The method of the present invention may be utilized to manufacture a variety of different domed-shaped parts. In an embodiment wherein the desired shape is a smooth dome, the step of sweeping comprises sweeping the cutting tool through a constant arc at a distance relative to the dome-shaped blank to form a smooth dome of uniform wall thickness. For domes having reinforcing bands positioned about the outer surface, the step of sweeping comprises sweeping the cutting tool through an arc at a variable distance relative to the dome-shaped blank to form a dome with the reinforcing bands. When a flange at a base of the dome-shaped part is desired, the step of sweeping includes varying the distance relative to the dome-shaped blank in a step fashion to form the flange.
In one embodiment the step of providing a domed-shaped blank comprises the step of forming a metal sheet over a domed-shaped fixture. In an alternate embodiment, the method includes the step of machining an inner surface of the domed-shaped blank to form an isogrid structure.
In an alternate embodiment of the method of the present invention, the method of manufacturing a domed-shaped part comprises the steps of forming a flat metal sheet over a domed-shaped fixture to form a domed-shaped blank having an inner surface conforming to a size and shape of the domed-shaped fixture and having an outer surface proximate a desired shape and size of the domed-shaped part. After this step, the method provides for machining the outer surface of the domed-shaped blank to conform the outer surface to the desired shape and size of the domed-shaped part, and machining the inner surface of the domed-shaped blank to conform the inner surface to the desired shape and size of the domed-shaped part.
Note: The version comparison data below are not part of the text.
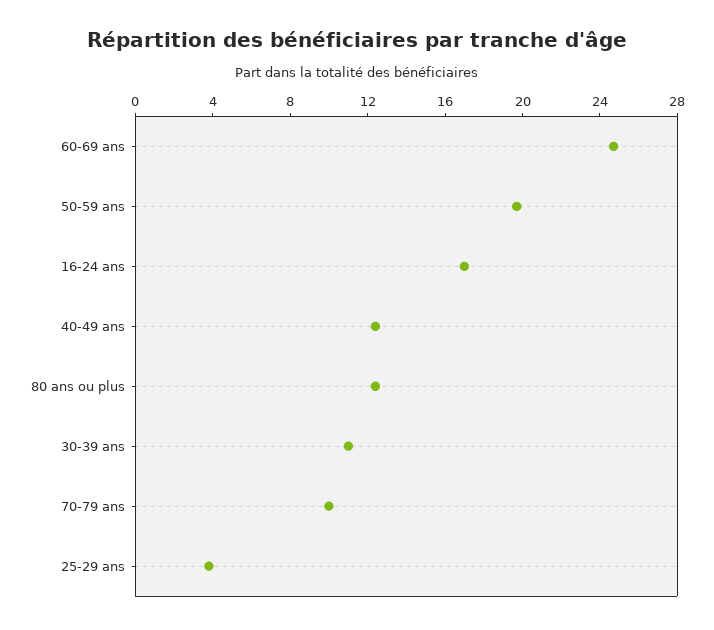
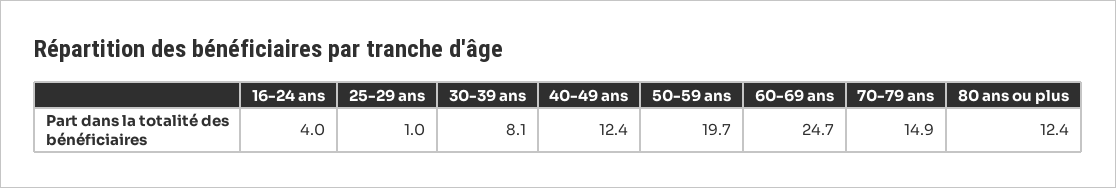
16-24 ans: 17 -> 4
30-39 ans: 11 -> 8.1
70-79 ans: 10 -> 14.9
25-29 ans: 4 -> 1

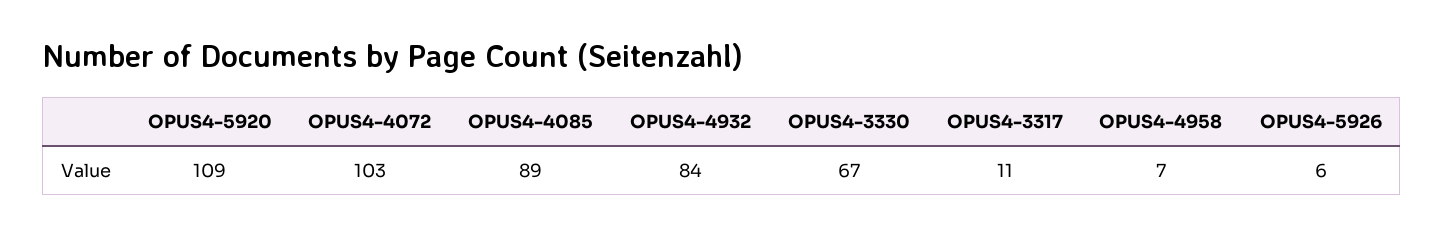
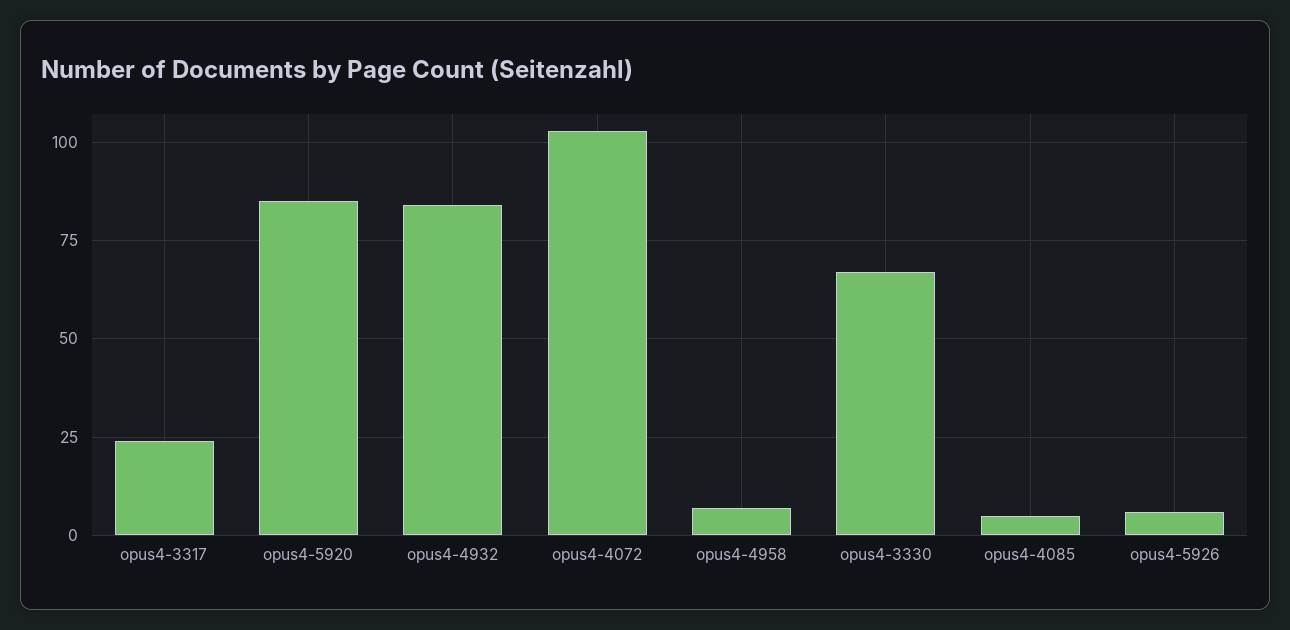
OPUS4-5920: 109 -> 85
OPUS4-4085: 89 -> 5
OPUS4-3317: 11 -> 25

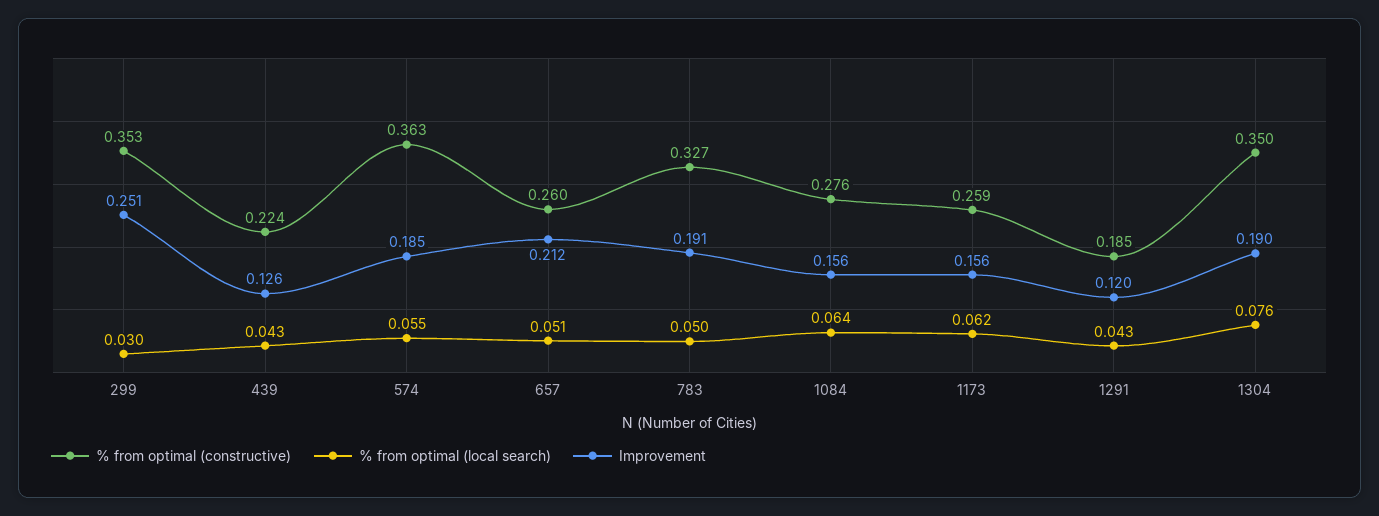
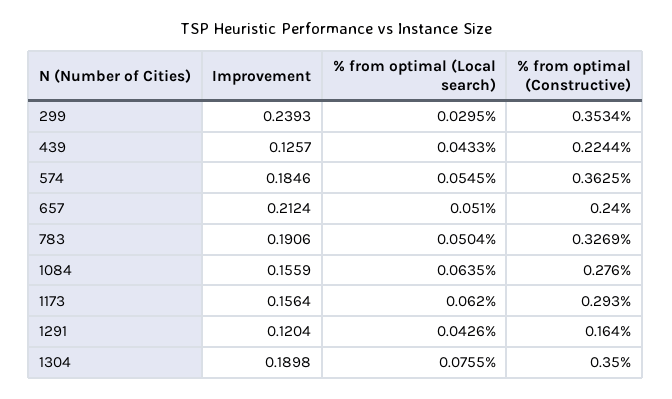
Improvement, 299: 0.251 -> 0.2393
% from optimal (constructive), 657: 0.26 -> 0.24
% from optimal (constructive), 1173: 0.259 -> 0.293
% from optimal (constructive), 1291: 0.185 -> 0.164

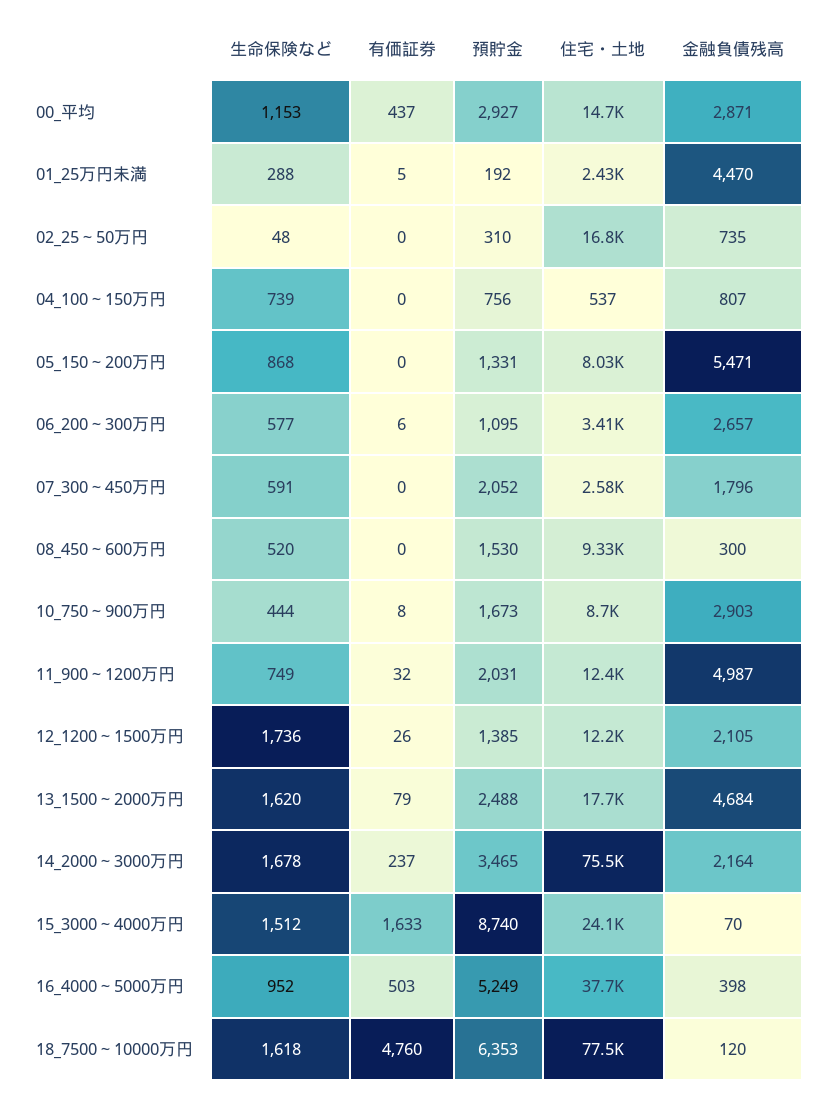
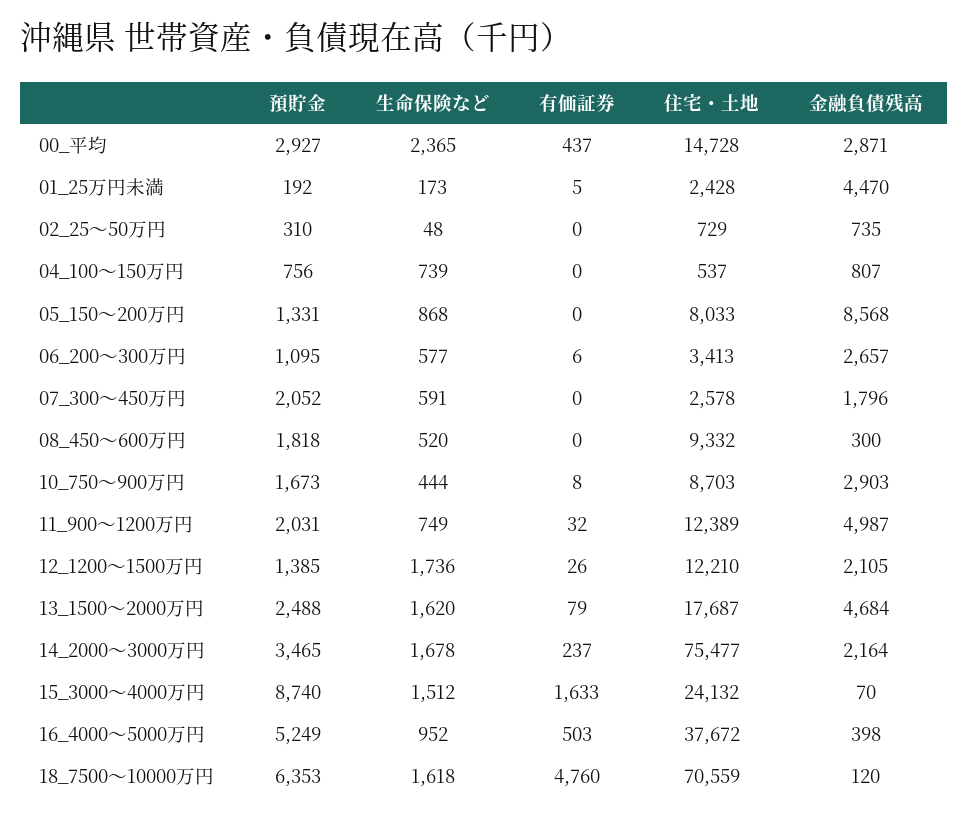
生命保険など, 00_平均: 1153 -> 2365
生命保険など, 01_25万円未満: 288 -> 173
住宅・土地, 02_25～50万円: 16800 -> 729
金融負債残高, 05_150～200万円: 5471 -> 8568
預貯金, 08_450～600万円: 1530 -> 1818
住宅・土地, 18_7500～10000万円: 77500 -> 70559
In one embodiment of this method, the step of machining the outer surface comprises the steps of positioning the domed-shaped blank on a table of a milling machine having a cutting tool, sweeping the cutting tool through an arc defined by a profile of the desired shape of the outer surface, and incrementally rotating the domed-shaped blank. This is repeated until an entirety of the outer surface has been machined to conform to the desired shape and size of the domed-shaped part. In a further embodiment, the step of sweeping comprises sweeping the cutting tool through the arc at a first position to machine the outer surface to a first wall thickness to form areas of thin-walled dome structure, and at a second position to machine the outer surface to a second wall thickness to form reinforcing bands separated by the areas of thin-walled dome structure. In yet another embodiment, the step of machining the inner surface comprises the step of machining an isogrid structure.